Similar themes ran through city officials’ responses following release of the unofficial results of Cabot’s special election on the Sales and Use Tax Refunding and Improvement Bonds - “excited,” and “time to get going.” With a turnout of about 6.5 percent of nearly 13,000 voters registered in the city, about 72 percent of the 833 votes cast in the election, approved the ballot measures.
Total of the bond issues could reach $51 million; funds to pay off the bonds will come through revenue collected in the city’s one-cent sales tax. In his presentations, Mayor Bill Cypert said estimates based on no further growth showed the bonds would be paid in about 15 years.
There were seven issues on the ballot; unofficial results of the election:
•Refunding the 2005 bond and sales tax ($11m) 613-213
•North Terminal Interchange and connector to the railroad overpass ($9.5m) 594-238
•Highlands Drainage improvements ($500,000) 546-277
•Library Expansion and Renovation ($2.6m) 612-215
•Community Center Expansion And Renovation ($5.46m) 602-225
•Wastewater Collection System Improvements ($8.2m) 598-231
•Parks and Recreation New Infrastructure ($13m) 594-238
The Election Commission has 10 days following an election to certify the counts. On Tuesday, Lonoke County Clerk Larry Clarke said there were seven ballots, six absentee and one provisional, not yet included in the count.
The push for the improvement bonds began in 2011 after the first of a series of town hall style, public meetings promised by Cypert during his election campaign.
The strongest issue heard at the April 2011 meeting was for more and better parks and recreation facilities in the city.
At the following Parks and Recreation Commission meeting, a full house of supporters for improved facilities prompted the commissioners to revive a plan that had been shelved for lack of funding. Estimates were that the plan for ball fields, new outdoor swimming complex and other facilities would cost upwards of $13 million.
Initial plans to seek a sales tax to underwrite the improvements were opposed by Cypert, whose plan was to seek refunding of the current tax and improvement bonds for a number of city projects. Cypert said an additional sales tax would discourage economic growth.
Discussions between other city commissions and departments developed the plan that was proposed to voters on April 9.
Under the proposal, the existing 2005 improvement bond that had funded the new wastewater treatment plant, the railroad overpass between Austin and Cabot; funds to complete the Cabot Veterans Park Community Center; new animal shelter and streets improvements.
The 2005 bond, itself, was a refunding of a 1999 bond that paid for water improvements.
In his presentations, Cypert pointed out that the 2005 improvement bond would be paid off in 2016, 15 years ahead of schedule. The 2013 improvement bond would be paid in 20 years if revenue stayed at the present level.

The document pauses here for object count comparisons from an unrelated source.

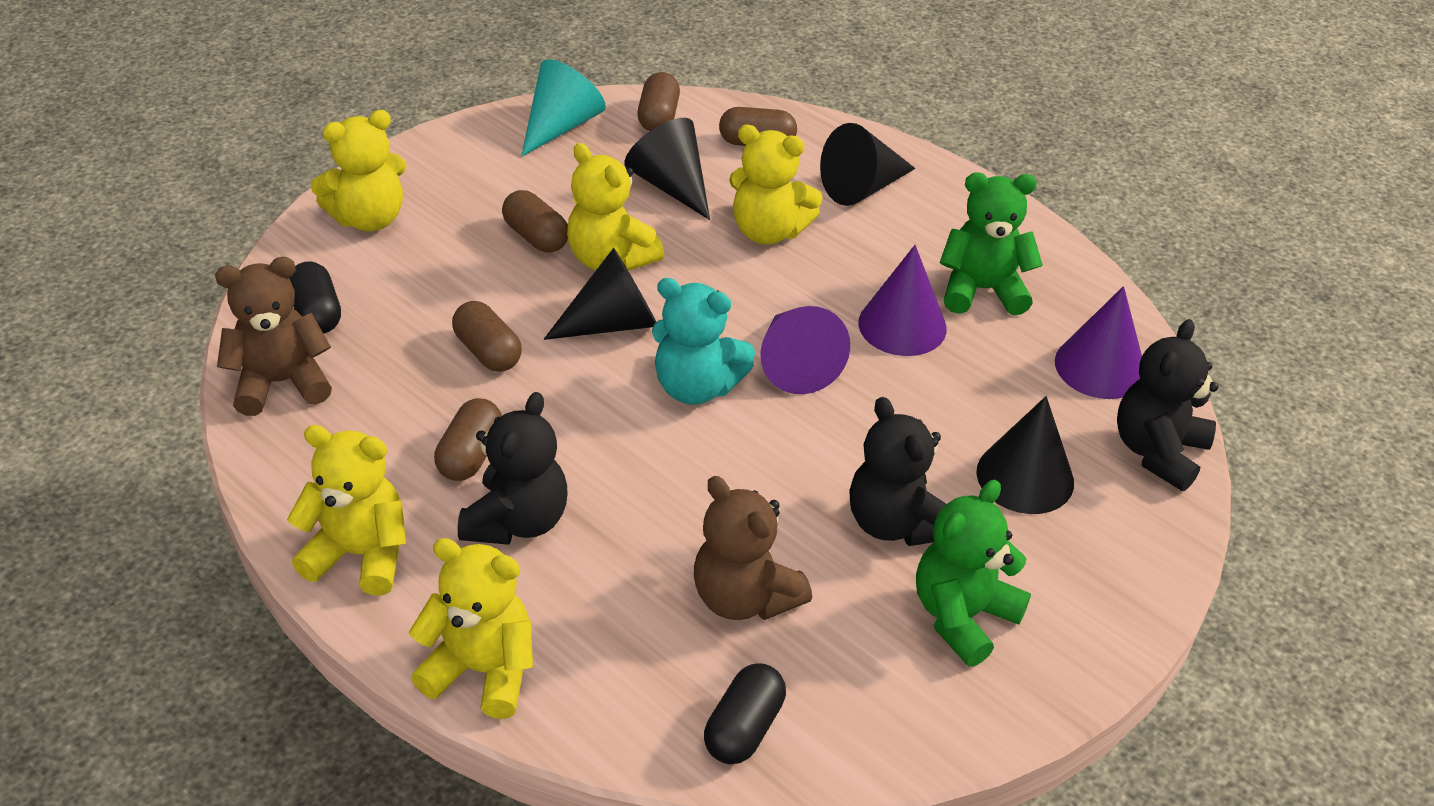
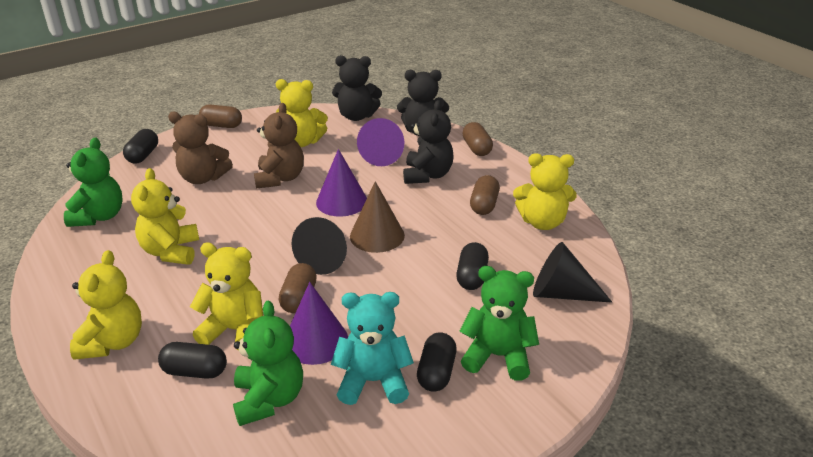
black capsule: [289,261,341,334] [704,664,786,764] = 2 -> [123,129,158,164] [158,342,227,379] [417,332,457,392] [456,242,489,290] = 4
black cone: [544,248,656,340] [625,118,710,220] [820,123,915,206] [976,396,1074,514] = 4 -> [292,217,347,275] [533,242,612,303] = 2
brown capsule: [434,398,502,481] [452,301,522,372] [502,190,568,252] [637,72,680,131] [719,107,797,146] = 5 -> [199,104,242,128] [279,263,317,313] [462,122,493,156] [470,175,500,215] = 4
brown cone: none = 0 -> [350,181,405,253] = 1
green teddy bear: [916,480,1031,666] [940,172,1043,316] = 2 -> [64,137,122,227] [233,301,303,426] [459,266,539,381] = 3
turquoise cone: [521,59,606,157] = 1 -> none = 0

The projects approved by voter are:
Parks and Recreation New Infrastructure, and Community Center Expansion and Renovation – total of $13.5 million. The largest part of the project will a 9-field baseball complex, outdoor pool complex and walking track; two softball fields at Allman-Bevis Park on South First Street and other park area improvements. The nine-field complex will be west of the intersection of Arkansas Highway and Kerr Station Road.
Expansion of the Community Center will include a second building with expanded banquet and exercise rooms. Improvements would include banquet seating for 600 to 800, stage and kitchen and adequate parking
North Terminal Interchange with U.S. Highway 67/167 and Arkansas Highway 38 at the Railroad Overpass - estimated cost $19 million, with $9.5 million from the city and the remainder from the Arkansas Highway and Transportation Department. The Interchange will also connect with Willie Ray Drive on the west side of the highway.
Highlands Storm Drainage - $500,000: the improvements are to improve drainage of the flood-prone area.
Library Relocation, Expansion and Renovation - $2.5 million: a partnership between Cabot and the Lonoke/Prairie Library System to renovate the former Knight’s Grocery Store at the corner of South Tenth Street and West Main.
Cabot purchased the building in late 2012 with the condition of awaiting results of the bond election.
With that approval, the Library board will proceed with renovations and closing of the current library on North Grant Street.
Cypert said in presentations that the building would become the Senior Citizen Center, or would be sold.
Wastewater Collection System Improvements - $8.2 million: of the four town hall meeting held beginning in February, the wastewater system improvements drew the most attention, and the most criticism with perception that the improvements were solely for the northwest area, including Greystone and Magness Creek. Water Commission chairman Gary Walker explained the system improvements were being done to reduce costs and bring the system into compliance with requirements enforced by the Arkansas Department of Environmental Quality.
The improvements would be done regardless of the outcome of the election; the bond issue would take the burden of the cost off ratepayers, he explained.